= Jim Burns (television producer) =

American television producer (1952–2017)

James Burns (c. 1952 – December 26, 2017) was an American television producer and writer who co-created MTV Unplugged with Robert Small in 1989.

Unplugged, which originally aired on MTV from 1989 to 1999, featured well-known musicians performing acoustic versions of their songs. The show, which was also produced by Burns and Small, earned three Primetime Emmy Awards during its initial ten-year run. Artists appearing on the series included Nirvana, Mariah Carey, Eric Clapton, LL Cool J, and 10,000 Maniacs.

In 1989, Burns and television producer Robert Small joined together to co-create and produce MTV Unplugged, a new series featuring artists performing acoustic, stripped down versions of their songs. According to Robert Small, Burns believed that a show like Unplugged would create another venue for reaching audiences besides music videos, which were highly popular at the time. Small told the New York Post that Burns thought, "How can we create another avenue for artists?....It allowed for artists to show another side, for instance, a lot of hip-hop artists had the chance to be more lyrical and poetic."

MTV Unplugged debuted on MTV on November 26, 1989. The first season featured Elton John, Aerosmith, and Stevie Ray Vaughan. By the early 1990s, the show, helmed by Burns and Small, became a bonafide television and music industry hit.
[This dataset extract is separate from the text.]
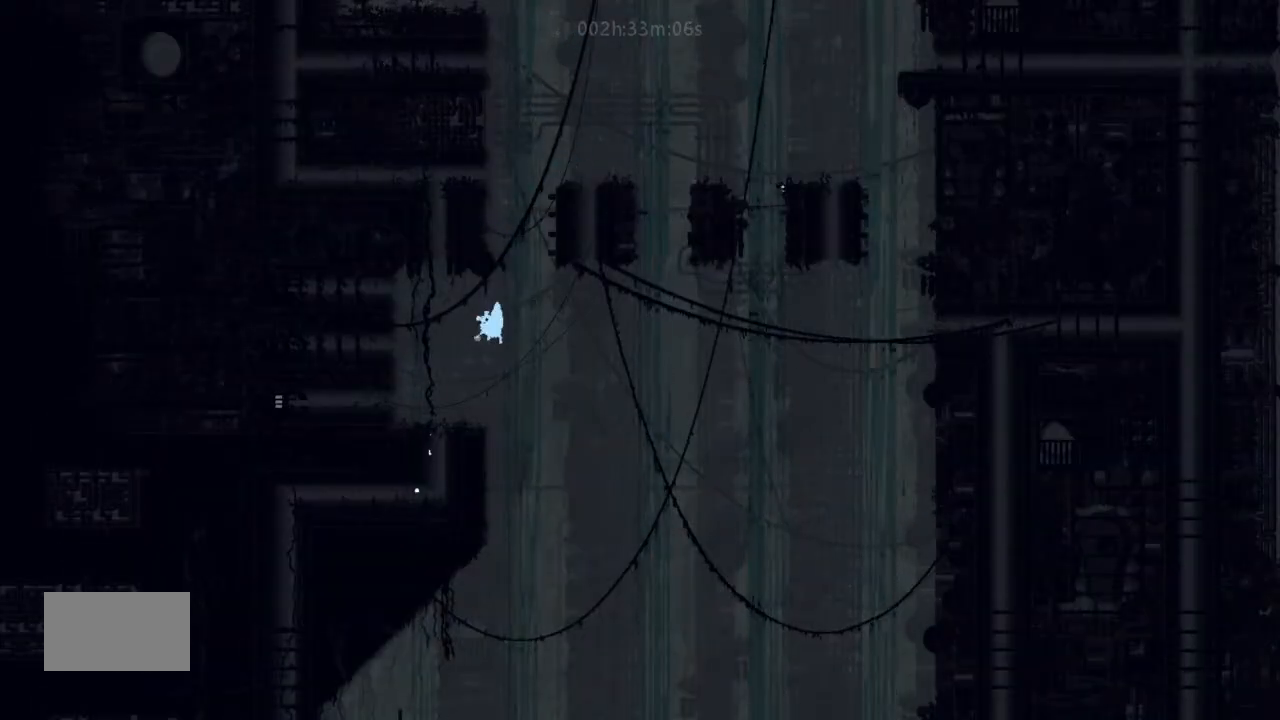
{"keys": ["j", "left"], "events": [[466, "j", "down"]]}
Since leaving the Unplugged series, Burns had largely switched from television production to theater. He also worked as an executive producer and writer during his decades-long career.
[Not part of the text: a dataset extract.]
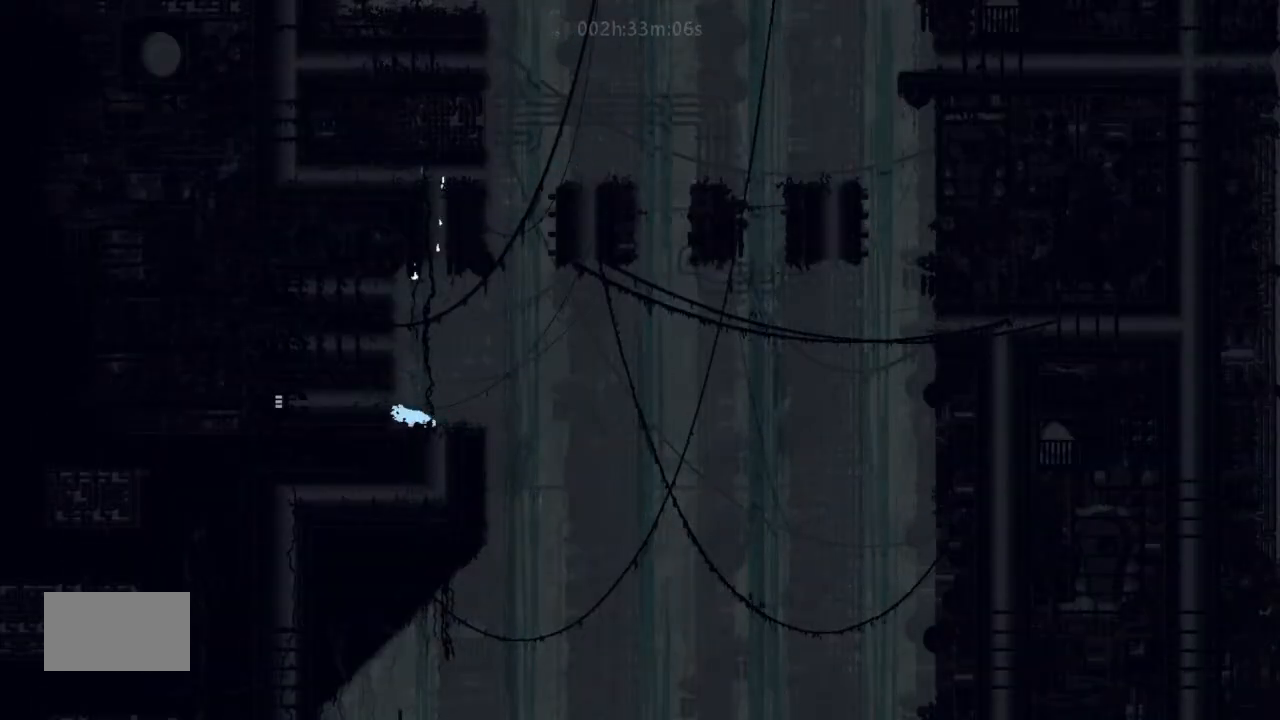
{"keys": ["left"], "events": [[66, "j", "up"]]}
Burns was struck by a taxi cab while crossing the corner of 87th Street and Fifth Avenue with his dog, on the Upper East Side on Saturday, December 23, 2017. He lived in the area. He suffered severe head injuries and was taken to New York Presbyterian-Weill Cornell Medical Center in critical condition. Burns died from his injuries at NewYork–Presbyterian Hospital in New York City hospital on Tuesday, December 26, 2017, at the age of 65.

Following Burns's death, MTV released a statement reading, "MTV was deeply saddened to learn of Jim Burns’s passing. As co-creator of the beloved 'Unplugged' franchise, his groundbreaking work continues to resonate with audiences around the world. Our thoughts and prayers go out to his family and loved ones." Robert Small, Burns's collaborator on Unplugged, also paid tribute, saying: "He was a terrific human being. He could make fun of people without making them feel bad. He just had a knack for making people happy."

In September 2017, just months before Burns's death, MTV Unplugged returned to television with new performances Shawn Mendes, Bleachers, and A-ha.